» **Brief**
Set down every line of the material below, reproducing each one precisely as it appears.

[Data excerpts]
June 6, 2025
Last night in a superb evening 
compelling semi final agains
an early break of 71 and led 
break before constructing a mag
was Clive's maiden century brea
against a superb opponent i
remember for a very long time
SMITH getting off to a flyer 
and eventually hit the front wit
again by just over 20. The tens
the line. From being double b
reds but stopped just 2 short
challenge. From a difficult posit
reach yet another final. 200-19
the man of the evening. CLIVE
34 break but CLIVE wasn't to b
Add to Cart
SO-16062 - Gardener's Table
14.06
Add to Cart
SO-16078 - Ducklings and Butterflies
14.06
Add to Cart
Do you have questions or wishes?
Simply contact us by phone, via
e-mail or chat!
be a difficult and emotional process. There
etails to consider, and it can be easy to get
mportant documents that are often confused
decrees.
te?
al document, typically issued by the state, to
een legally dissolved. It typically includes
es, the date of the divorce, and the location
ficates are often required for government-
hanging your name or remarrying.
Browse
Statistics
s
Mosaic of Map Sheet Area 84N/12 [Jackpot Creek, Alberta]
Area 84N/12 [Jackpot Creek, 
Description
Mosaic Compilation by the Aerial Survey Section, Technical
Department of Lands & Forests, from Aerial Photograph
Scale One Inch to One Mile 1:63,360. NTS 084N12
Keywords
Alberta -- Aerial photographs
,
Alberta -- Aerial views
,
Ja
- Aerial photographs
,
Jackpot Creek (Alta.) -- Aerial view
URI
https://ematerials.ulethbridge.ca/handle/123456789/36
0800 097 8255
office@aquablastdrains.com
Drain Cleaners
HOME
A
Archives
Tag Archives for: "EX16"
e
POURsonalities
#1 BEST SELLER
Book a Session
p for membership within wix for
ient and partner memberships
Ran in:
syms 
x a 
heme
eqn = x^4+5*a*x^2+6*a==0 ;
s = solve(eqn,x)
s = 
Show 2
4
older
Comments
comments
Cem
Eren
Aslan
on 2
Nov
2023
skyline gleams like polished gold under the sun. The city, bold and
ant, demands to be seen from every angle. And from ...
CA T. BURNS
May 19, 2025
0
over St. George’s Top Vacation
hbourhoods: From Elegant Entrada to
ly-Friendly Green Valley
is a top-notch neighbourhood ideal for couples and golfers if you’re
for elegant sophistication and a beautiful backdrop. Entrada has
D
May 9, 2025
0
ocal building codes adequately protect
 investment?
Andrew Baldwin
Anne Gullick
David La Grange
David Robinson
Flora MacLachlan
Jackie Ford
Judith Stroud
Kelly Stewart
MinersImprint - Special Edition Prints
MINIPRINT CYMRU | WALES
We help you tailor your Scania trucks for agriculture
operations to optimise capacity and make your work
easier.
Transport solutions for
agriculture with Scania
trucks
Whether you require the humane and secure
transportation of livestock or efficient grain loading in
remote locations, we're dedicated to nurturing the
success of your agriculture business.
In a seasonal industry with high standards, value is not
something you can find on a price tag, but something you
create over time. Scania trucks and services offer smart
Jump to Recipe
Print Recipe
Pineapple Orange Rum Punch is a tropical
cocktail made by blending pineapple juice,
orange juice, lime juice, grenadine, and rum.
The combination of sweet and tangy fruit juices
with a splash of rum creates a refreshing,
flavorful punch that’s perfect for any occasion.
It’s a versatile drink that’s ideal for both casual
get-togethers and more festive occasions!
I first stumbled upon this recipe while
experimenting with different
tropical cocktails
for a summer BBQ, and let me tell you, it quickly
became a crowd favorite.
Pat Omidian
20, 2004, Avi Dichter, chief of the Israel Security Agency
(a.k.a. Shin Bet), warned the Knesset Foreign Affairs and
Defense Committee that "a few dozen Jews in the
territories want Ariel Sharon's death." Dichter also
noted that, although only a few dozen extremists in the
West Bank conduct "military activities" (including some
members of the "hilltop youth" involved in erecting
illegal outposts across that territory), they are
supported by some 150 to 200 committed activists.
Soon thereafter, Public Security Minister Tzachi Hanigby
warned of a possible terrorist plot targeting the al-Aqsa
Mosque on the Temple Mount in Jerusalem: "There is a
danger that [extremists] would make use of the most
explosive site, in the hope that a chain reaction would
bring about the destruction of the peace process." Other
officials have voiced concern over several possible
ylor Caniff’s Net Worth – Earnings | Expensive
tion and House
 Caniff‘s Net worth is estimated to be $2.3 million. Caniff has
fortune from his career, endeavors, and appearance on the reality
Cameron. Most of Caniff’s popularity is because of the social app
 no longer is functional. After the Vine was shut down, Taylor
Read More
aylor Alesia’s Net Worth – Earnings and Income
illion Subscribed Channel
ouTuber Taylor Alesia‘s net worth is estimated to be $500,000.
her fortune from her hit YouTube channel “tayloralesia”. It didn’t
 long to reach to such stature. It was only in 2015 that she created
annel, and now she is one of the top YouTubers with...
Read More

» **Solution for this problem**
June 6, 2025
Last night in a superb evening 
compelling semi final agains
an early break of 71 and led 
break before constructing a mag
was Clive's maiden century brea
against a superb opponent i
remember for a very long time
SMITH getting off to a flyer 
and eventually hit the front wit
again by just over 20. The tens
the line. From being double b
reds but stopped just 2 short
challenge. From a difficult posit
reach yet another final. 200-19
the man of the evening. CLIVE
34 break but CLIVE wasn't to b
Add to Cart
SO-16062 - Gardener's Table
14.06
Add to Cart
SO-16078 - Ducklings and Butterflies
14.06
Add to Cart
Do you have questions or wishes?
Simply contact us by phone, via
e-mail or chat!
be a difficult and emotional process. There
etails to consider, and it can be easy to get
mportant documents that are often confused
decrees.
te?
al document, typically issued by the state, to
een legally dissolved. It typically includes
es, the date of the divorce, and the location
ficates are often required for government-
hanging your name or remarrying.
Browse
Statistics
s
Mosaic of Map Sheet Area 84N/12 [Jackpot Creek, Alberta]
Area 84N/12 [Jackpot Creek, 
Description
Mosaic Compilation by the Aerial Survey Section, Technical
Department of Lands & Forests, from Aerial Photograph
Scale One Inch to One Mile 1:63,360. NTS 084N12
Keywords
Alberta -- Aerial photographs
,
Alberta -- Aerial views
,
Ja
- Aerial photographs
,
Jackpot Creek (Alta.) -- Aerial view
URI
https://ematerials.ulethbridge.ca/handle/123456789/36
0800 097 8255
office@aquablastdrains.com
Drain Cleaners
HOME
A
Archives
Tag Archives for: "EX16"
e
POURsonalities
#1 BEST SELLER
Book a Session
p for membership within wix for
ient and partner memberships
Ran in:
syms 
x a 
heme
eqn = x^4+5*a*x^2+6*a==0 ;
s = solve(eqn,x)
s = 
Show 2
4
older
Comments
comments
Cem
Eren
Aslan
on 2
Nov
2023
skyline gleams like polished gold under the sun. The city, bold and
ant, demands to be seen from every angle. And from ...
CA T. BURNS
May 19, 2025
0
over St. George’s Top Vacation
hbourhoods: From Elegant Entrada to
ly-Friendly Green Valley
is a top-notch neighbourhood ideal for couples and golfers if you’re
for elegant sophistication and a beautiful backdrop. Entrada has
D
May 9, 2025
0
ocal building codes adequately protect
 investment?
Andrew Baldwin
Anne Gullick
David La Grange
David Robinson
Flora MacLachlan
Jackie Ford
Judith Stroud
Kelly Stewart
MinersImprint - Special Edition Prints
MINIPRINT CYMRU | WALES
We help you tailor your Scania trucks for agriculture
operations to optimise capacity and make your work
easier.
Transport solutions for
agriculture with Scania
trucks
Whether you require the humane and secure
transportation of livestock or efficient grain loading in
remote locations, we're dedicated to nurturing the
success of your agriculture business.
In a seasonal industry with high standards, value is not
something you can find on a price tag, but something you
create over time. Scania trucks and services offer smart
Jump to Recipe
Print Recipe
Pineapple Orange Rum Punch is a tropical
cocktail made by blending pineapple juice,
orange juice, lime juice, grenadine, and rum.
The combination of sweet and tangy fruit juices
with a splash of rum creates a refreshing,
flavorful punch that’s perfect for any occasion.
It’s a versatile drink that’s ideal for both casual
get-togethers and more festive occasions!
I first stumbled upon this recipe while
experimenting with different
tropical cocktails
for a summer BBQ, and let me tell you, it quickly
became a crowd favorite.
Pat Omidian
20, 2004, Avi Dichter, chief of the Israel Security Agency
(a.k.a. Shin Bet), warned the Knesset Foreign Affairs and
Defense Committee that "a few dozen Jews in the
territories want Ariel Sharon's death." Dichter also
noted that, although only a few dozen extremists in the
West Bank conduct "military activities" (including some
members of the "hilltop youth" involved in erecting
illegal outposts across that territory), they are
supported by some 150 to 200 committed activists.
Soon thereafter, Public Security Minister Tzachi Hanigby
warned of a possible terrorist plot targeting the al-Aqsa
Mosque on the Temple Mount in Jerusalem: "There is a
danger that [extremists] would make use of the most
explosive site, in the hope that a chain reaction would
bring about the destruction of the peace process." Other
officials have voiced concern over several possible
ylor Caniff’s Net Worth – Earnings | Expensive
tion and House
 Caniff‘s Net worth is estimated to be $2.3 million. Caniff has
fortune from his career, endeavors, and appearance on the reality
Cameron. Most of Caniff’s popularity is because of the social app
 no longer is functional. After the Vine was shut down, Taylor
Read More
aylor Alesia’s Net Worth – Earnings and Income
illion Subscribed Channel
ouTuber Taylor Alesia‘s net worth is estimated to be $500,000.
her fortune from her hit YouTube channel “tayloralesia”. It didn’t
 long to reach to such stature. It was only in 2015 that she created
annel, and now she is one of the top YouTubers with...
Read More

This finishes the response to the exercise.